When in possession of a home porno, does the male species;

a) Keep it hidden under the bed and just watch alone for wanking purposes

b) Take it in the mess bar and show it to all and sundry

c) Only show a few 'special' friends who have trouble getting laid

If your answer is b or c, what do you suggest a girl should do with the naked pics of him she has?
in reply to moody.

the answer is probably a.

the reason for this, is most of the rest of the world isn't quite ready to watch your "war face" , and a united nations accord , signed last year strictly prohibits the use of "terror porn"

in regards to the pics of him

f*ck it , post them on a gay website , with his name and address , and a short note about wanting some hot c-ock action.
Dear Uncle Shortfuse,

Mine is a work related dilemna.

If I am on duty is it ok to flick the bean at the desk or should I go into the "ladies" and do it there?

If desk is ok should it be on top of desk loud and proud or under desk and discreet?

If the ladies option cubicle or on the basin benchtops?

Please this is really urgent.....

Dear Shortfuse,
friends of ours have recently had a bouncing baby boy. I have been asked to stand as Godfather to the little oik. The thing is.. he really is an ugly little b*stard. Most babies look a bit like Churchill (I think this is cos we won the war) but this thing is Gollum with cross eyes. Should I accept and then be lumbered with having to adopt the gargoyle should his parents be tragically killed or refuse on the grounds that he will ruin the photos. As a second point he looks nothing like my mate, his missus insists that the sprog was 5 weeks early but by my ready reckoner if he was on time then his dad was in Iraq at the time of the conception.

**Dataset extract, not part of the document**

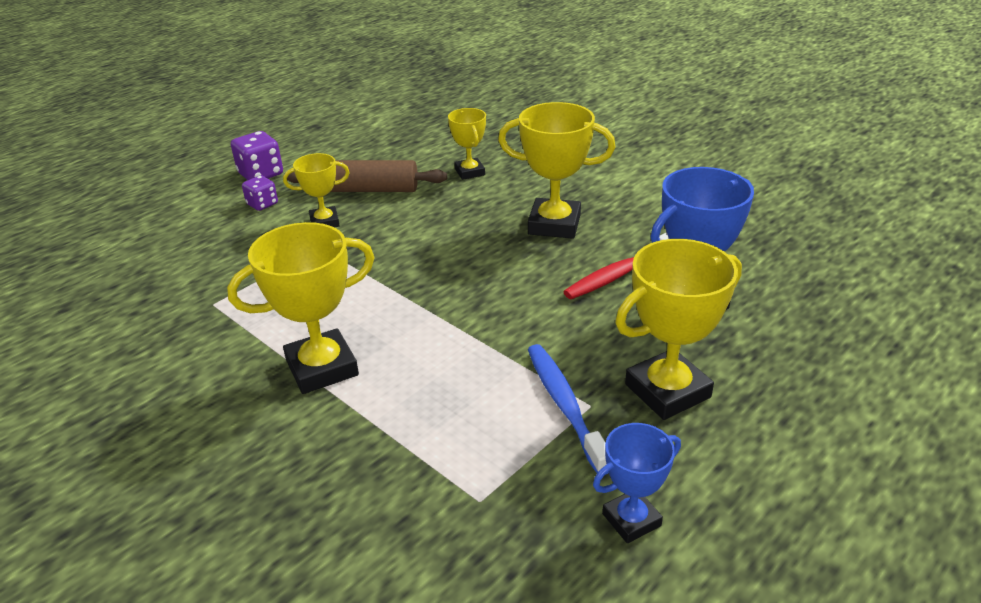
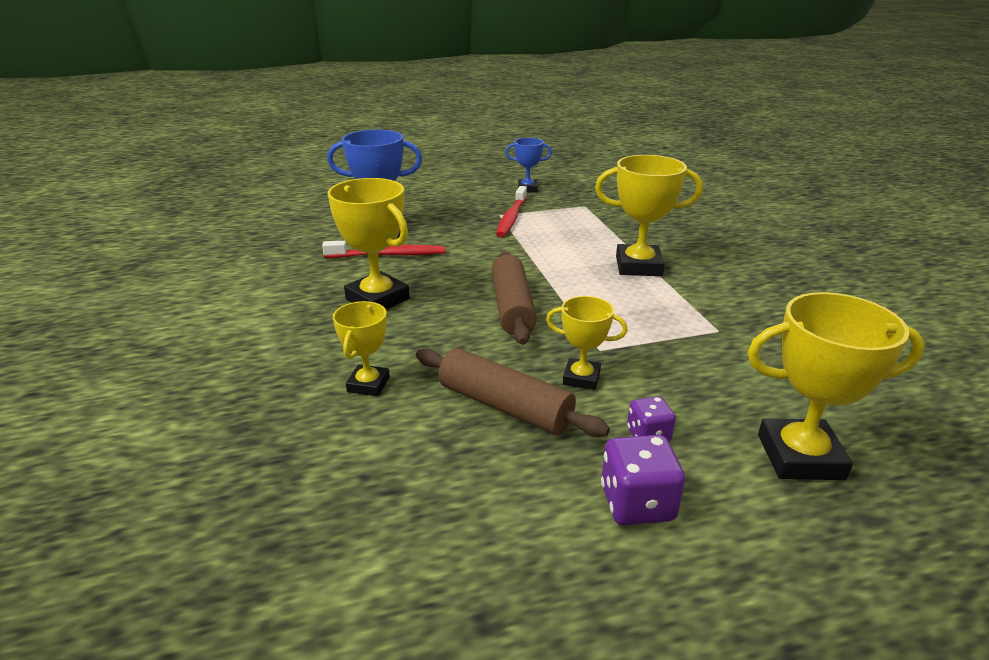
camera: 150 degrees left, 5 degrees down
blue toothbrush [528,344,609,475] -> red toothbrush [496,186,527,237]
yellow trophy [615,239,742,420] -> yellow trophy moved to [748,292,925,480]
none -> brown rolling pin [492,251,537,345]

Should I bring this up at dinner?
for Mizkrissi.

masturbation at work falls under the new health and safety legislation , a risk assessment will need to be done , and any possible dangers/injuries will need to be fully discussed.

if you're going to crack one out in the lav , double up by having a dump at the same time , this will save your company time and money , and you can fantasise about being done up the wrong 'un as you drop the kids off at the pool.
for FTYTD.

do not under any circumstances accept this sub standard child , as a possible god child , it will be a f*cking millstone around your neck ad infinitum , at the first possible opprtunity arrange for the ugly little f*ck to have an "accident"

reconsider your friendship with people who could produce such a mutant , are either of them of the "gwar" persuasion?
if they are , report them to the police , gwars are forbidden to breed .... it's the law.
Do you lot have nothing else to fecking do except sit around in MOD time and talk about fecking handjob socks, mutant fecking babies, getting it up the Arrse and homemade porn. Is it me or are all you people fecking insane.
PLEASE, PLEASE help me Dear Shortfuse. I feel I am getting fecking addited to this ARRSE site and it is screwing up my chances of promotion. My work is never in on time and I find myself in fantasy land. I too lost my Sock, but I had to exchange it the stores as there was a big hole in it and stuff kept leaking out of it. The fat arrsed storeman actually billed me, as he said in his big fat voice "this is not natural fair, wear and tear so sign this P1954" The new sock does not feel the same, as I had to pay for it. Fecker.